-- Begin --
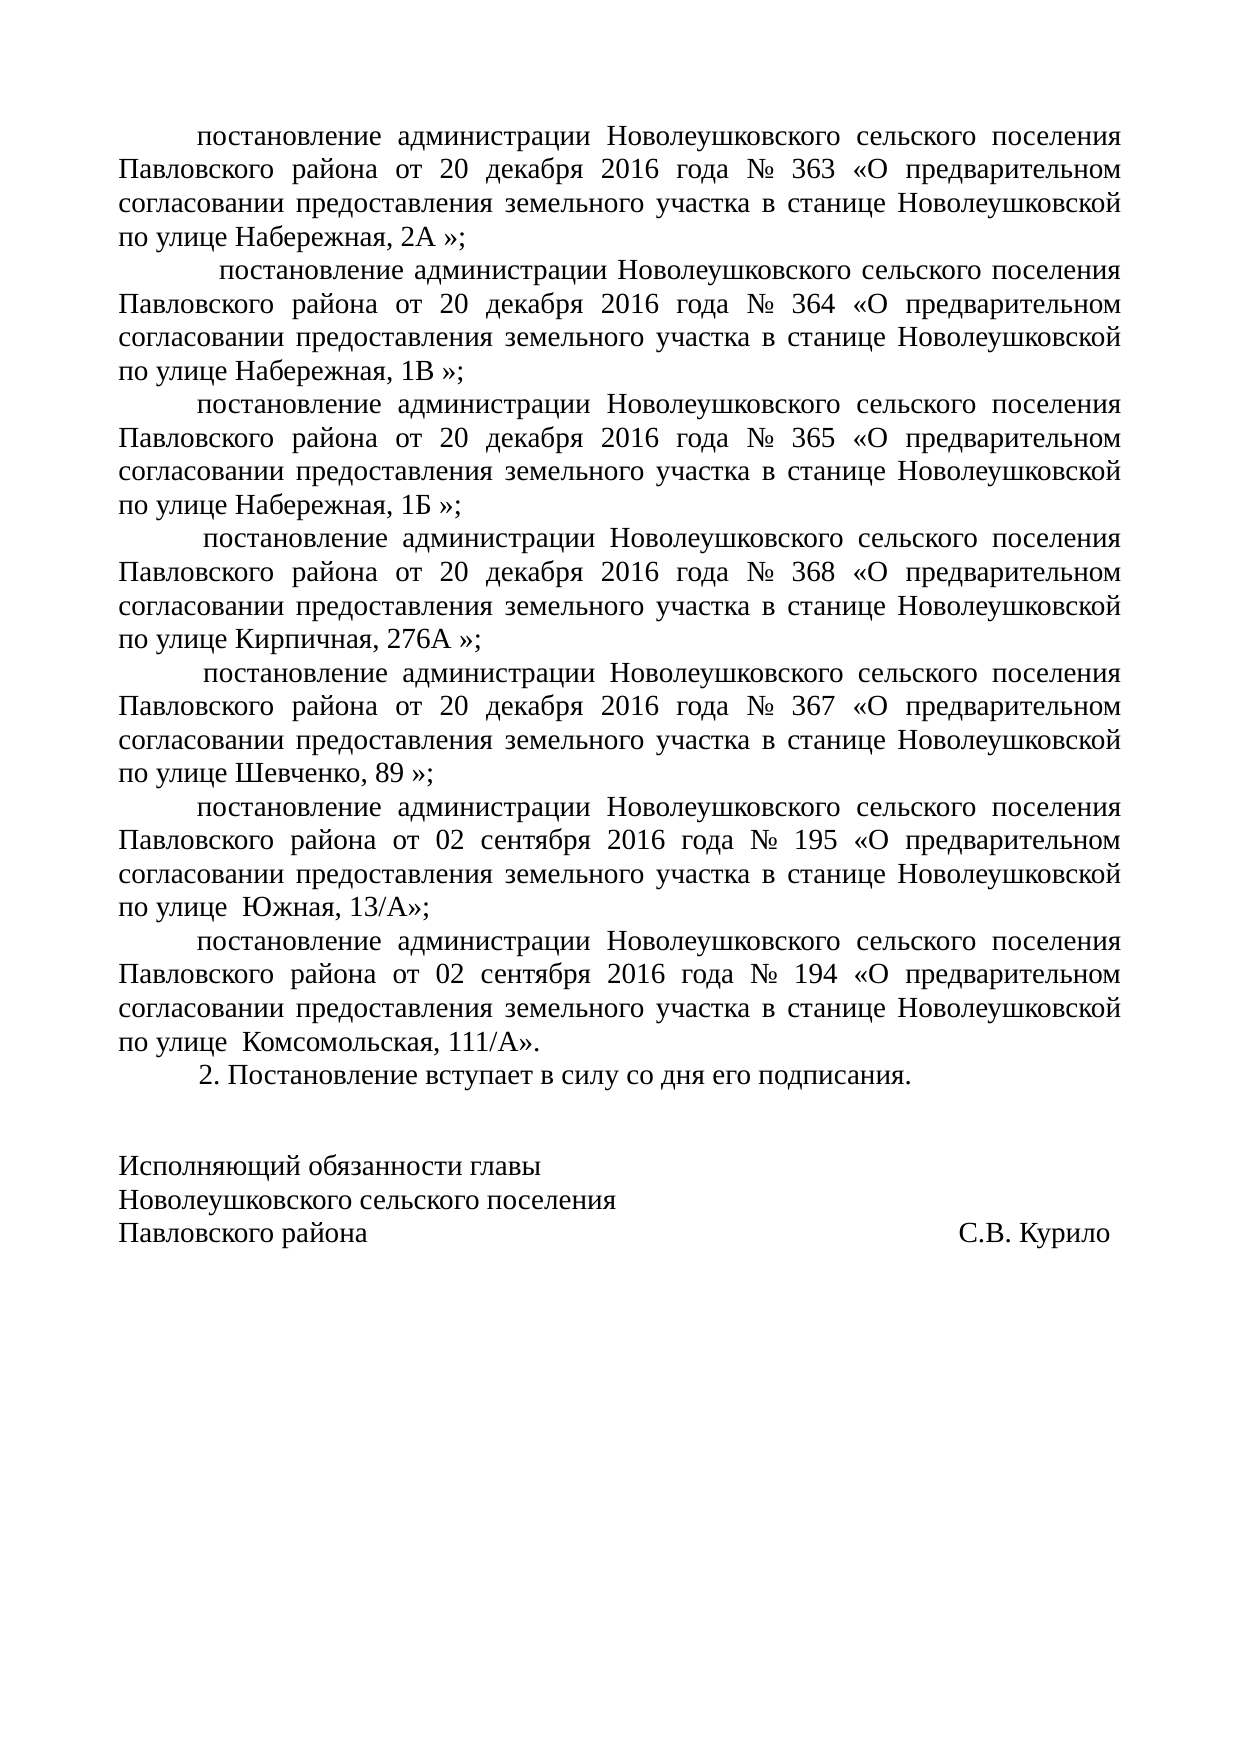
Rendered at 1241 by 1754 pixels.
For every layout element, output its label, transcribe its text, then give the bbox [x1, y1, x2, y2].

text Исполняющий обязанности главы [118, 1148, 1122, 1182]
text постановление администрации Новолеушковского сельского поселения Павловского района от 02 сентября 2016 года № 194 «О предварительном согласовании предоставления земельного участка в станице Новолеушковской по улице Комсомольская, 111/А». [118, 923, 1122, 1057]
text постановление администрации Новолеушковского сельского поселения Павловского района от 20 декабря 2016 года № 364 «О предварительном согласовании предоставления земельного участка в станице Новолеушковской по улице Набережная, 1В »; [118, 252, 1122, 386]
text постановление администрации Новолеушковского сельского поселения Павловского района от 20 декабря 2016 года № 365 «О предварительном согласовании предоставления земельного участка в станице Новолеушковской по улице Набережная, 1Б »; [118, 386, 1122, 521]
text Новолеушковского сельского поселения [118, 1182, 1122, 1215]
text Павловского района С.В. Курило [118, 1215, 1122, 1249]
text постановление администрации Новолеушковского сельского поселения Павловского района от 20 декабря 2016 года № 367 «О предварительном согласовании предоставления земельного участка в станице Новолеушковской по улице Шевченко, 89 »; [118, 655, 1122, 789]
text постановление администрации Новолеушковского сельского поселения Павловского района от 20 декабря 2016 года № 368 «О предварительном согласовании предоставления земельного участка в станице Новолеушковской по улице Кирпичная, 276А »; [118, 521, 1122, 655]
text постановление администрации Новолеушковского сельского поселения Павловского района от 20 декабря 2016 года № 363 «О предварительном согласовании предоставления земельного участка в станице Новолеушковской по улице Набережная, 2А »; [118, 118, 1122, 252]
text постановление администрации Новолеушковского сельского поселения Павловского района от 02 сентября 2016 года № 195 «О предварительном согласовании предоставления земельного участка в станице Новолеушковской по улице Южная, 13/А»; [118, 789, 1122, 923]
text 2. Постановление вступает в силу со дня его подписания. [118, 1057, 1122, 1091]
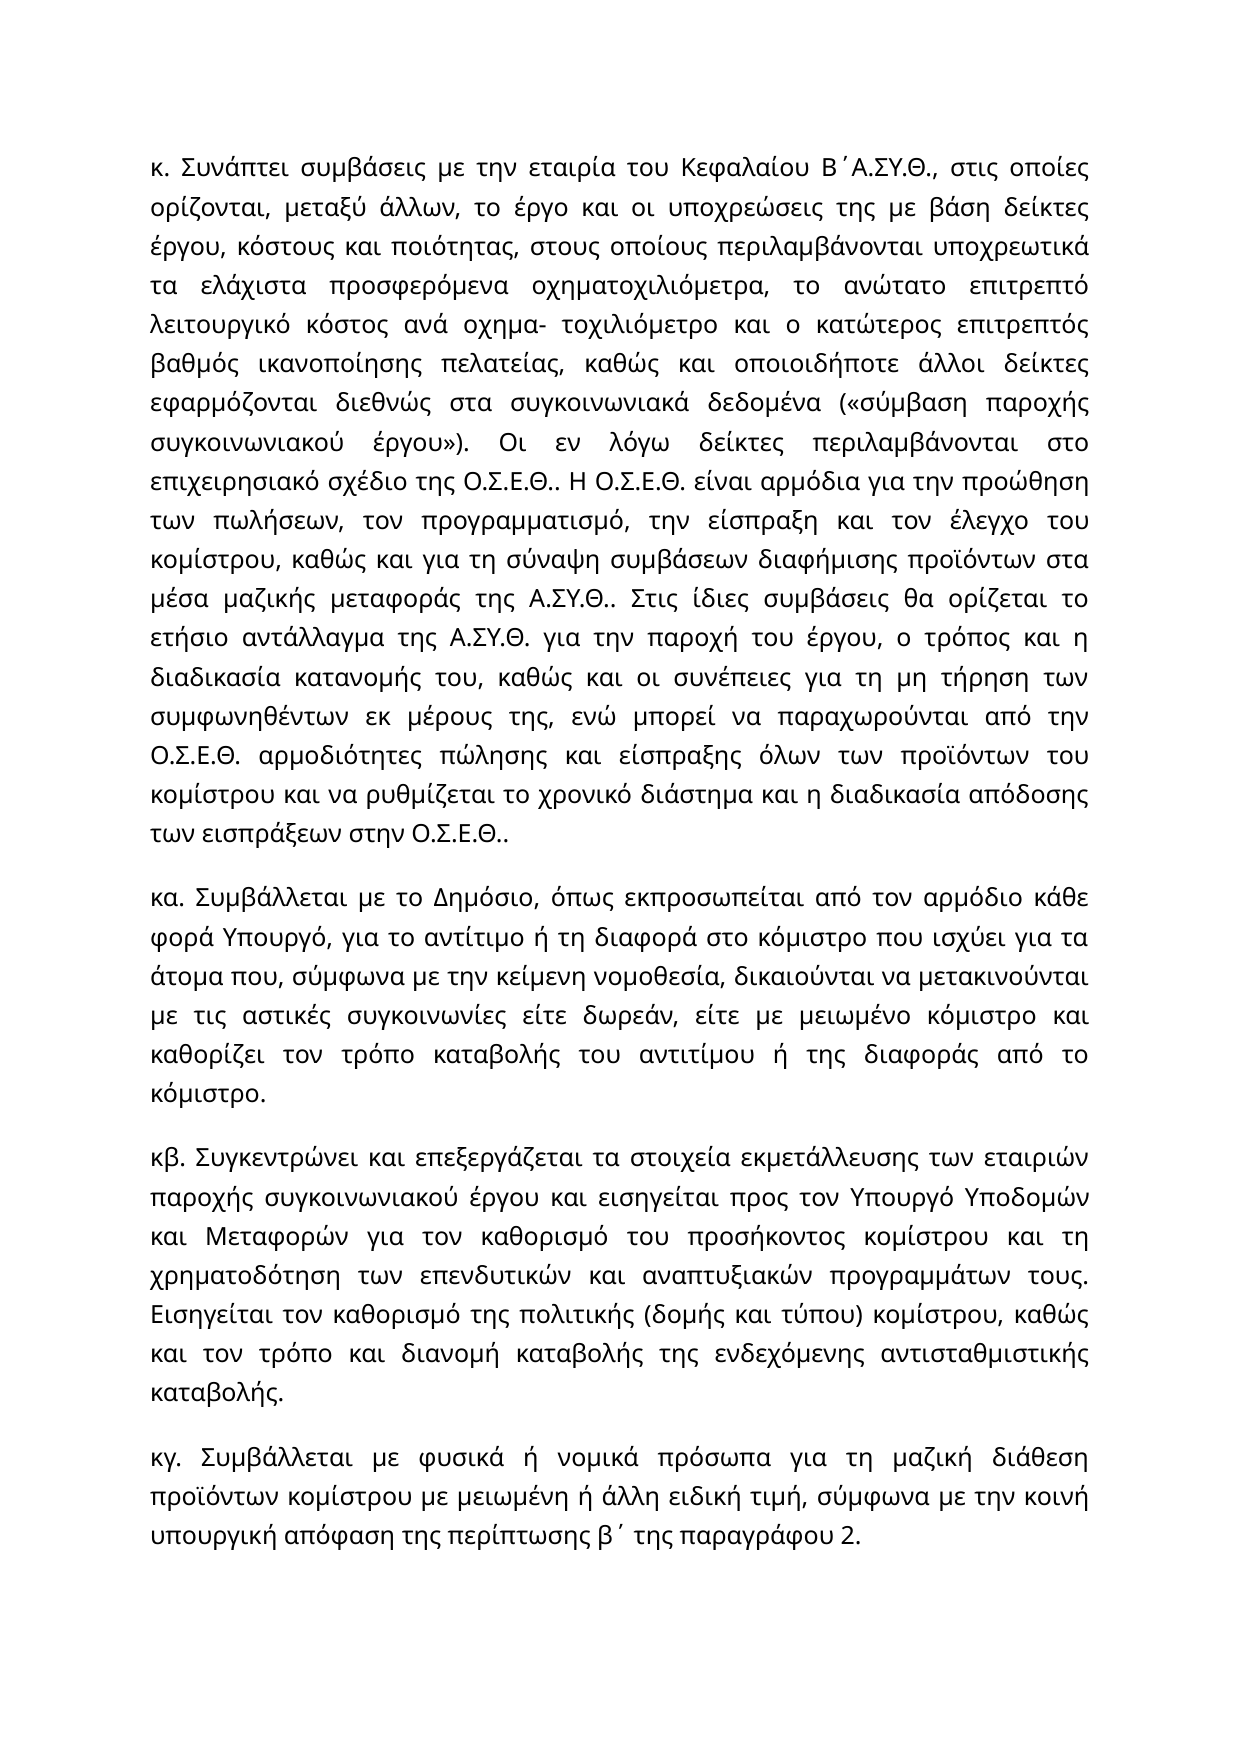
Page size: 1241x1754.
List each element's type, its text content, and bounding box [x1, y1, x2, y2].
-- End --
Your goal » Render the entries from their start through the line containing "text Исполняющий обязанности" as a two-column CSV with the columns request and answer. Give one row per entry, put each text in a single quoted field with line breaks replaced by spaces, and leave the pictures out.

Written response »
request,answer
"Rendered at 1241 by 1754 pixels. For every layout element, output its label, transcribe its text, then give the bbox [x1, y1, x2, y2].","text Исполняющий обязанности главы [118, 1148, 1122, 1182]"